Find Duplicate Files in FILETABLE - CodeProject

:

Introduction

Finding duplicate files is becoming a great deal in case the folder holds large number of files of different file types. Programmers always prefer to do that easily without much complications. There is a possibility of exploring that with SQL Server FILESTREAM and FILETABLE. This tip holds a simple query and it is another easy way of identifying duplicate files with FILETABLE. This FILETABLE is created using FILESTREAM. When coming to the FILESTREAM, we cannot forget Jacob Sebastian, who gave us this extraordinary functionality. Now let's see how this extraordinary functionality allows us to find duplicate files.

Background

The queries in the download source contain the following:

  • Enabling FILESTREAM
  • Creating FILESTREAM database
  • Creating FILETABLE
  • Identifying duplicated files

Before getting into the detailed analysis, I will give you the brief explanation for a general question, which may arise in everyone's mind.

Why FILESTREAM and FILETABLE?

FILESTREAM helps us to store and manage unstructured data and this feature allows to store BLOB data (example: Word documents, image files, music and videos, etc.) in the NT file system. This NT file system allows SQL Server to take advantage of the NTFS I/O streaming capabilities and at the same time, maintaining transactional consistency of the data. There were two approaches before introducing FILESTREAM to the coding world; one is VARBINARY which gave us bad performance and another one is storing unstructured data in disk files which did not have transactional consistency of the data even though this approach gave good performance.
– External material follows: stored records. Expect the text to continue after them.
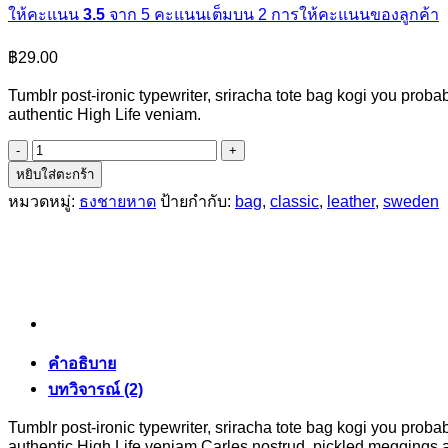
ให้คะแนน
3.5
จาก 5 คะแนนเต็มบน
2
การให้คะแนนของลูกค้า
฿
29.00
Tumblr post-ironic typewriter, sriracha tote bag kogi you probab
authentic High Life veniam.
จำนวน
Classic
หยิบใส่ตะกร้า
Bag,
หมวดหมู่:
ธงชายหาด
ป้ายกำกับ:
bag
,
classic
,
leather
,
sweden
Svea
ชิ้น
คำอธิบาย
บทวิจารณ์ (2)
Tumblr post-ironic typewriter, sriracha tote bag kogi you probab
authentic High Life veniam Carles nostrud, pickled meggings ass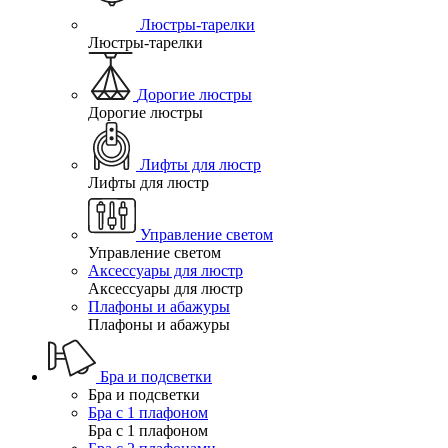
Люстры-тарелки
Люстры-тарелки
Дорогие люстры
Дорогие люстры
Лифты для люстр
Лифты для люстр
Управление светом
Управление светом
Аксессуары для люстр
Аксессуары для люстр
Плафоны и абажуры
Плафоны и абажуры
Бра и подсветки
Бра и подсветки
Бра с 1 плафоном
Бра с 1 плафоном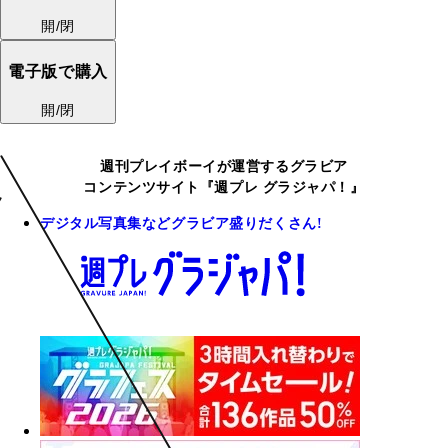
開/閉
電子版で購入
開/閉
週刊プレイボーイが運営するグラビア
コンテンツサイト『週プレ グラジャパ！』
デジタル写真集などグラビア盛りだくさん!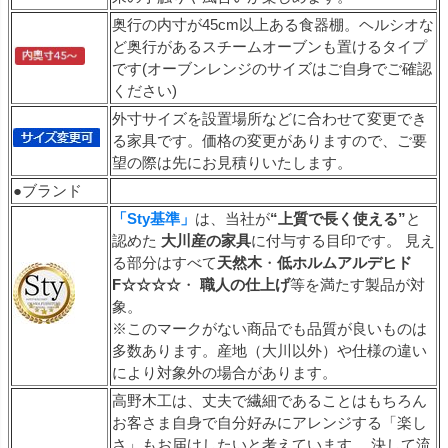
奥行の内寸が45cm以上ある食器棚。ヘルシオな
ど奥行があるスチームオーブンも置けるタイプ
です(オーブンレンジのサイズはご自身でご確認
ください)
外寸サイズを設置場所などに合わせて変更でき
る家具です。価格の変更がありますので、ご要
望の際は先にお見積りいたします。
●ブランド
「Sty基準」
は、当社が
“上質で長く使える”
と
認めた
大川産の家具
に付与する目印です。 見え
る部分はすべて
天然木
・
低ホルムアルデヒド
F☆☆☆☆
・
職人の仕上げ
等を満たす製品が対
象。
※このマークがない商品でも品質が良いものは
多数あります。産地（大川以外）や仕様の違い
により対象外の場合があります。
高野木工は、丈夫で繊細であることはもちろん
お客さま自身で自分好みにアレンジする「楽し
さ」もお届けしたいと考えています。 決して流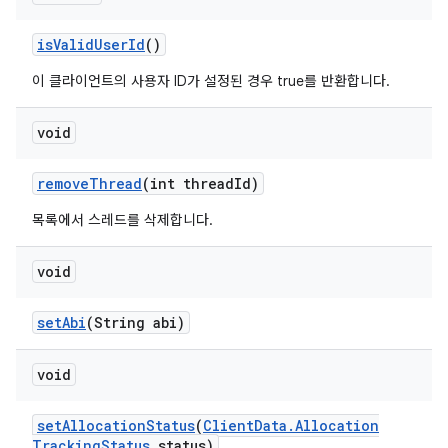
is
Valid
User
Id
()
이 클라이언트의 사용자 ID가 설정된 경우 true를 반환합니다.
void
remove
Thread
(int thread
Id)
목록에서 스레드를 삭제합니다.
void
set
Abi
(String abi)
void
set
Allocation
Status
(
Client
Data
.
Allocation
Tracking
Status
status)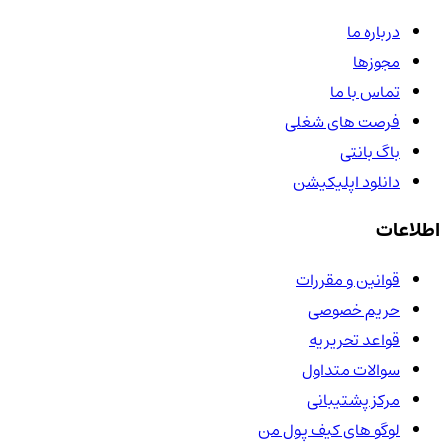
درباره ما
مجوزها
تماس با ما
فرصت های شغلی
باگ بانتی
دانلود اپلیکیشن
اطلاعات
قوانین و مقررات
حریم خصوصی
قواعد تحریریه
سوالات متداول
مرکز پشتیبانی
لوگو های کیف پول من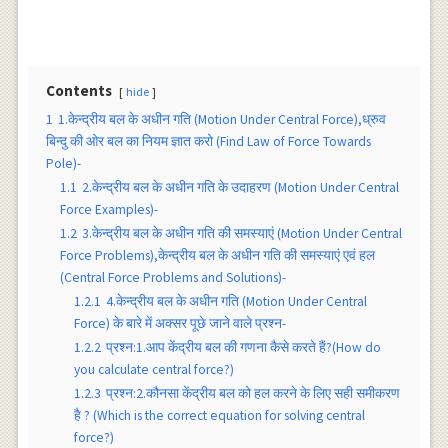
Contents
hide
1
1.केन्द्रीय बल के अधीन गति (Motion Under Central Force),ध्रुव
बिन्दु की ओर बल का नियम ज्ञात करो (Find Law of Force Towards
Pole)-
1.1
2.केन्द्रीय बल के अधीन गति के उदाहरण (Motion Under Central
Force Examples)-
1.2
3.केन्द्रीय बल के अधीन गति की समस्याएं (Motion Under Central
Force Problems),केन्द्रीय बल के अधीन गति की समस्याएं एवं हल
(Central Force Problems and Solutions)-
1.2.1
4.केन्द्रीय बल के अधीन गति (Motion Under Central
Force) के बारे में अक्सर पूछे जाने वाले प्रश्न-
1.2.2
प्रश्न:1.आप केंद्रीय बल की गणना कैसे करते हैं?(How do
you calculate central force?)
1.2.3
प्रश्न:2.कौनसा केंद्रीय बल को हल करने के लिए सही समीकरण
है ? (Which is the correct equation for solving central
force?)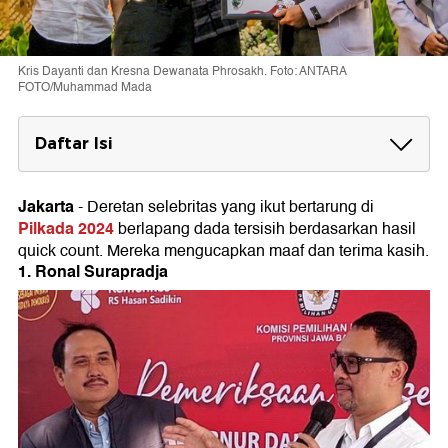
Kris Dayanti dan Kresna Dewanata Phrosakh. Foto: ANTARA
FOTO/Muhammad Mada
Daftar Isi
1. Ronal Surapradja
Jakarta
-
Deretan selebritas yang ikut bertarung di
2. Kris Dayanti
Pilkada 2024
berlapang dada tersisih berdasarkan hasil
3. Vicky Prasetyo
quick count. Mereka mengucapkan maaf dan terima kasih.
1. Ronal Surapradja
4. Gilang Dirga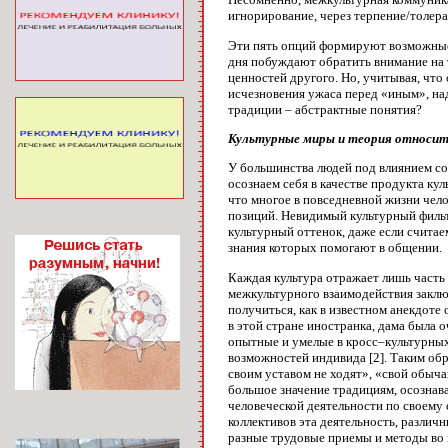
игнорирование, через терпение/толер
Эти пять опций формируют возможные
дня побуждают обратить внимание на т
ценностей другого. Но, учитывая, чт
исчезновения ужаса перед «иным», над
традиции – абстрактные понятия?
Культурные миры и теория относи
У большинства людей под влиянием со
осознаем себя в качестве продукта ку
что многое в повседневной жизни чело
позиций. Невидимый культурный фильтр
культурный оттенок, даже если считае
знания которых помогают в общении.
Каждая культура отражает лишь часть
межкультурного взаимодействия заключ
получиться, как в известном анекдоте
в этой стране иностранка, дама была о
опытные и умелые в кросс–культурных
возможностей индивида [2]. Таким об
своим уставом не ходят», «свой обыча
большое значение традициям, осознава
человеческой деятельности по своему
коллективов эта деятельность, различ
разные трудовые приемы и методы во 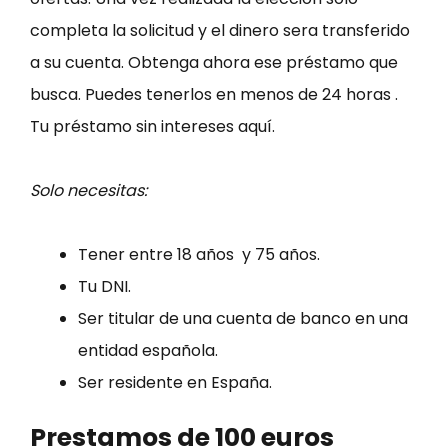
completa la solicitud y el dinero sera transferido
a su cuenta. Obtenga ahora ese préstamo que
busca. Puedes tenerlos en menos de 24 horas .
Tu préstamo sin intereses aquí.
Solo necesitas:
Tener entre 18 años y 75 años.
Tu DNI.
Ser titular de una cuenta de banco en una
entidad española.
Ser residente en España.
Prestamos de 100 euros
The FILESTREAM solves both the issues of these two approaches of earlier days.

And this unstructured data is projected in a structured way and that is called FILETABLE.

Here query cycle through all duplicate files in a folder and its sub folders.

https://www.codeproject.com/KB/database/888472/folder_files.png

Using the Code

Identifying Duplicated Files

Here in the code below, I have used Common Table Expression (CTE) which is said as temporary table and it is always defined using 'WITH' clause. There may be more than one CTE in a Query. Here, I have used two CTE for identifying duplicate files in the folder.

The first CTE contains two built-in SQL ranking functions:

ROW_NUMBER is assigned as a unique increment sequence number. Numbers are arbitrarily assigned for rows that have duplicate values.
RANK is also assigned as a unique number. For rows that have duplicate values, the same value is assigned with the same number and there number sequence may skip (gap in between numbers) for each duplicate that arises in the table column.

With CTE
as
(
    SELECT
    ROW_NUMBER() over  (order by [file_stream]) as File_Number
    , RANK() over  (order by [file_stream]) as Find_Dupe
    ,[name]
    ,[file_stream]
    FROM [dbo].[FileTableTb]
)
, [unique_pull]
as(
    SELECT MIN(File_Number) as Unique_File from CTE
    group by Find_Dupe
)
SELECT CTE.name from CTE join [unique_pull]
on CTE.File_Number=unique_pull.Unique_File

The solution formula here is to pull the records where row number and rank is not equal and thus we find duplicate files. The MIN mathematical SQL function in second CTE is used to avoid getting repetitive file records in the result.

Here in the below result, the duplicate files are identified and the unique files and subfolders are shown in the list.

https://www.codeproject.com/KB/database/888472/original_files.png

Points of Interest

Handling actual binary content of a wide range of file types had many complications and I have tried many applications but still those are not efficient. Usually, programmers recommend checking duplicate files carefully before deleting it completely. In such case, this Query would be helpful to finding duplicate files. Hope this post would be useful to all. I would be grateful if you can share your feedback. Thanks!